R v F [2025] NZHC 1894 (11 July 2025)
Sentencing – Jury found F guilty of manslaughter – 13-years-old at time — Killed victim with one stab in abdomen at street/bus hub area — Carried knife concealed — Produced when older/larger teenager confronted F — F chased victim, twice widely swinging knife, one connecting stab — F pleaded not guilty to murder — Claimed self-defence — Jury found F not guilty of murder but guilty of manslaughter —Rejected self-defence claim — Judge on sentencing ruled defence failed because conduct not in self-defence –
F applied for discharge without conviction and permanent name suppression — Principal grounds advanced youth; underlying mental health conditions, including ADHD and PTSD; and likelihood F, mother and sister would be deported –
Evidence of excellent progress to rehabilitation since offence — HC said excellent rehabilitation and reintegration prospects –
Conviction consequences not out of all proportion to offence gravity – Three years three months’ imprisonment — F’s name permanently suppressed.
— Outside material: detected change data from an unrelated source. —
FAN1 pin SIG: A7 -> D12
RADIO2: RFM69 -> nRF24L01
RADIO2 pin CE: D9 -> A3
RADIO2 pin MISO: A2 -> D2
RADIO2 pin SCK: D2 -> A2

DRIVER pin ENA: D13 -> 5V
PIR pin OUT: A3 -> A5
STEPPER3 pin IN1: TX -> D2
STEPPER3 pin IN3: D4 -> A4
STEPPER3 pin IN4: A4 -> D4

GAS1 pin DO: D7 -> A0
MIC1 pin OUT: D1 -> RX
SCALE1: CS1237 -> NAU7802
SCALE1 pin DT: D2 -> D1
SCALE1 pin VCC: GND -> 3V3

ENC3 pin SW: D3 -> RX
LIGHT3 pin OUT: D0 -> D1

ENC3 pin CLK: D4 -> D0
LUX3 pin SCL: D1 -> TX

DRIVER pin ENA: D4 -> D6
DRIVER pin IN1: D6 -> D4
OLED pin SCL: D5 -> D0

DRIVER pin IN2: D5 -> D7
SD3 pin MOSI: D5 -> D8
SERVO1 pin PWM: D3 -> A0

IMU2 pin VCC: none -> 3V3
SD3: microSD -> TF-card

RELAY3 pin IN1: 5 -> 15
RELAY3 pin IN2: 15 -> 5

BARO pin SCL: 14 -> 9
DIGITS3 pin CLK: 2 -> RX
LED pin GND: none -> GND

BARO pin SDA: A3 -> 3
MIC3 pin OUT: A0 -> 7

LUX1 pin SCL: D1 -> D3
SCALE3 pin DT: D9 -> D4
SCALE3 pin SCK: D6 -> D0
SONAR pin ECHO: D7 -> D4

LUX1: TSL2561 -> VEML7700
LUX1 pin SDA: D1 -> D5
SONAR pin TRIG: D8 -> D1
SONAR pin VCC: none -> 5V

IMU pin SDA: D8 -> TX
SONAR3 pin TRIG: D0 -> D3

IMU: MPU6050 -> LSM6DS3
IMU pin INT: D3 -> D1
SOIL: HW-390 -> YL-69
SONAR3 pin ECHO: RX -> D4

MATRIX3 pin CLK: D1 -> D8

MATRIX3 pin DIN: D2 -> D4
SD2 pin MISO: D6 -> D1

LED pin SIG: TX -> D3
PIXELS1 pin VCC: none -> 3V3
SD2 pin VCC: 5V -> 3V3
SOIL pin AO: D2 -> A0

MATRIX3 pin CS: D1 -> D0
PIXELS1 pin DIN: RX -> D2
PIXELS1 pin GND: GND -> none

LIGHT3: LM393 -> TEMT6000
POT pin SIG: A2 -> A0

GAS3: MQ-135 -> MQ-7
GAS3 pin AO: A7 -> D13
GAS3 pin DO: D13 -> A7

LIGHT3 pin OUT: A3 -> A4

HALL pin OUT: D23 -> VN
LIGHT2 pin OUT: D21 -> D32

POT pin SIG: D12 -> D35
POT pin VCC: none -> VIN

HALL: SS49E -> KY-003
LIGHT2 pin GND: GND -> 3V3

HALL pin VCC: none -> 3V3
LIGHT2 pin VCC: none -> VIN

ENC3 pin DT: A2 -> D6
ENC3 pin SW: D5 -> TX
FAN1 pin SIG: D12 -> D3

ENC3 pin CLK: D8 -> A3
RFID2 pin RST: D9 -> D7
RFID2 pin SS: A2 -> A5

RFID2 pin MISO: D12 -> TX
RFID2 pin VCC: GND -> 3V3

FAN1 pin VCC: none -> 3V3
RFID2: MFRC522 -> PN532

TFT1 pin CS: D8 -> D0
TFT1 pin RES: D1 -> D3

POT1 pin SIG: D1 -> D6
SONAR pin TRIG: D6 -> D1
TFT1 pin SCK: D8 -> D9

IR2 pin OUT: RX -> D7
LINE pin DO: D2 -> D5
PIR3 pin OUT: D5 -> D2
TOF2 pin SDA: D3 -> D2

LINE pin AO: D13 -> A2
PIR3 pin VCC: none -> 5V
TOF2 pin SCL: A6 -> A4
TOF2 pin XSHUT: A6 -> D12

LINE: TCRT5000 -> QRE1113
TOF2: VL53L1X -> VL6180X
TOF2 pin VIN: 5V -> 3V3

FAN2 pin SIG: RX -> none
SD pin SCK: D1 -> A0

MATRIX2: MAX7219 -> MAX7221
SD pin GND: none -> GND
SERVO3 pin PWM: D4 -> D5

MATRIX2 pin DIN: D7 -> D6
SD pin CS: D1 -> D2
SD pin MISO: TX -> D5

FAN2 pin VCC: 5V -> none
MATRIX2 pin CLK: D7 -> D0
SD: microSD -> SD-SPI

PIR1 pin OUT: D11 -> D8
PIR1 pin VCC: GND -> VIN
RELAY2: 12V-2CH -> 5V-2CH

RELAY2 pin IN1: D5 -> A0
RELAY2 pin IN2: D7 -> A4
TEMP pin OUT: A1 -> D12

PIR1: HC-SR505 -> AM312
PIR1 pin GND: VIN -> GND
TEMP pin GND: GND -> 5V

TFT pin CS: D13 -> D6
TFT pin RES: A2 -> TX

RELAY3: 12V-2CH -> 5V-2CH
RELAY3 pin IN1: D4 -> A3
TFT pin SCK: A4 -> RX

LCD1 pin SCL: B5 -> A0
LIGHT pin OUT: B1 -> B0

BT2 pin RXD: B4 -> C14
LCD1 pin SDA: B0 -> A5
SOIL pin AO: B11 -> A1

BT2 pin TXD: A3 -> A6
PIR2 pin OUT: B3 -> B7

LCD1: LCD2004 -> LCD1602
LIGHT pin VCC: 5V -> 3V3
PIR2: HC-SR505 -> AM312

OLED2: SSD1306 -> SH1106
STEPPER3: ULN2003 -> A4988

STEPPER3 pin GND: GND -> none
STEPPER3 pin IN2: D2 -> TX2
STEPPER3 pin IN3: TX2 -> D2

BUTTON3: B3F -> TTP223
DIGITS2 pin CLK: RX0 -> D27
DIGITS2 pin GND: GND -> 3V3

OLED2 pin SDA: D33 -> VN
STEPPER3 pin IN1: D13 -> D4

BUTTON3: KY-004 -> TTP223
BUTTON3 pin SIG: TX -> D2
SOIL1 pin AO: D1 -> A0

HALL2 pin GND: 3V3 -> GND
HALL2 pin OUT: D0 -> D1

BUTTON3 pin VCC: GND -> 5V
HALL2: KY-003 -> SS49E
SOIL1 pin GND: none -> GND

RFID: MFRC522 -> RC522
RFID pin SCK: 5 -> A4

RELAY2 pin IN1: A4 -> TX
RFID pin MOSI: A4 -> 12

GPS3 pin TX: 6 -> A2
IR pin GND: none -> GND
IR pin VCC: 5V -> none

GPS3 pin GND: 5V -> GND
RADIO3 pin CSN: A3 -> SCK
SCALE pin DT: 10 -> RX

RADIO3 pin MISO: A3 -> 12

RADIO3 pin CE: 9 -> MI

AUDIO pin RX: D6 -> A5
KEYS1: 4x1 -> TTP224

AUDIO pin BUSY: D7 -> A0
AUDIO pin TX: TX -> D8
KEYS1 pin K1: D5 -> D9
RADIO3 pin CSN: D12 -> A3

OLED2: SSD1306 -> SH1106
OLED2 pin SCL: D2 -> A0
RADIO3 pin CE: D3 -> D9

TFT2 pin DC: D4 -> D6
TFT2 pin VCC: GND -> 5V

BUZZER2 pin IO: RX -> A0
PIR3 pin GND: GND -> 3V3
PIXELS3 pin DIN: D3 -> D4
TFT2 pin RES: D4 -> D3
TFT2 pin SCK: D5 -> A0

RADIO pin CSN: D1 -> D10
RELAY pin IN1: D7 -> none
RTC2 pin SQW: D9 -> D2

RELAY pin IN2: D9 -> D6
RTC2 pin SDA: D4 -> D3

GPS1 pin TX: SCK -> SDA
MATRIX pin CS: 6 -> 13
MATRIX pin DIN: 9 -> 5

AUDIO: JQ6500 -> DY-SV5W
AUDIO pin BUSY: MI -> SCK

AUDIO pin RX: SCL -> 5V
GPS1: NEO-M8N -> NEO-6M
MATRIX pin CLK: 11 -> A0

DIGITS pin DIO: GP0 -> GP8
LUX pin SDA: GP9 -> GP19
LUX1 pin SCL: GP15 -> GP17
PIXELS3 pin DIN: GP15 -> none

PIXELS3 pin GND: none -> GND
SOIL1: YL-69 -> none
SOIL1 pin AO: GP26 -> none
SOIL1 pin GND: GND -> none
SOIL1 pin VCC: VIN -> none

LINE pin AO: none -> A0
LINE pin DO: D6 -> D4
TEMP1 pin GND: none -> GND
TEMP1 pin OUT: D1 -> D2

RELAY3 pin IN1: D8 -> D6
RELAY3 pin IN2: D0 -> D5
R v Varrenes [2025] SCC 22 (11 July 2025)
Successful appeal from Quebec CA – Appeal asked SC to clarify when Superior Court judge could order judge-alone trial for murder charge, despite Crown refusal to consent –
V charged with second-degree murder of spouse – Jury trial scheduled for September 2020, during COVID-19 pandemic – In June 2020 requested judge-alone trial, allowed for murder charge under Criminal Code if both accused and Crown consented – V said potential pandemic-related delays to jury trials risked violating right to be tried within reasonable time as set out in s 11(b) Canadian Charter of Rights and Freedoms – Crown prosecutors refused to consent to judge-alone trial –
V filed motion seeking order for trial by judge alone before Superior Court – Trial judge said Crown refusal to consent to judge alone trial “unreasonable or unfair in the circumstances” and proceeded with judge-alone trial – Trial judge acquitted V of second-degree murder but convicted him of manslaughter –
Crown appealed acquittal – Said trial judge applied wrong standard overriding Crown’s consent refusal rendering trial invalid – CA said Crown decision whether to consent to judge-alone trial falls within prosecution’s discretion; trial judge therefore erred in law by overriding decision – CA ordered new trial – V appealed to SC –
SC majority allowed V’s appeal, set aside CA judgment and sent matter back to CA to decide Crown’s other appeal grounds – Appeal allowed.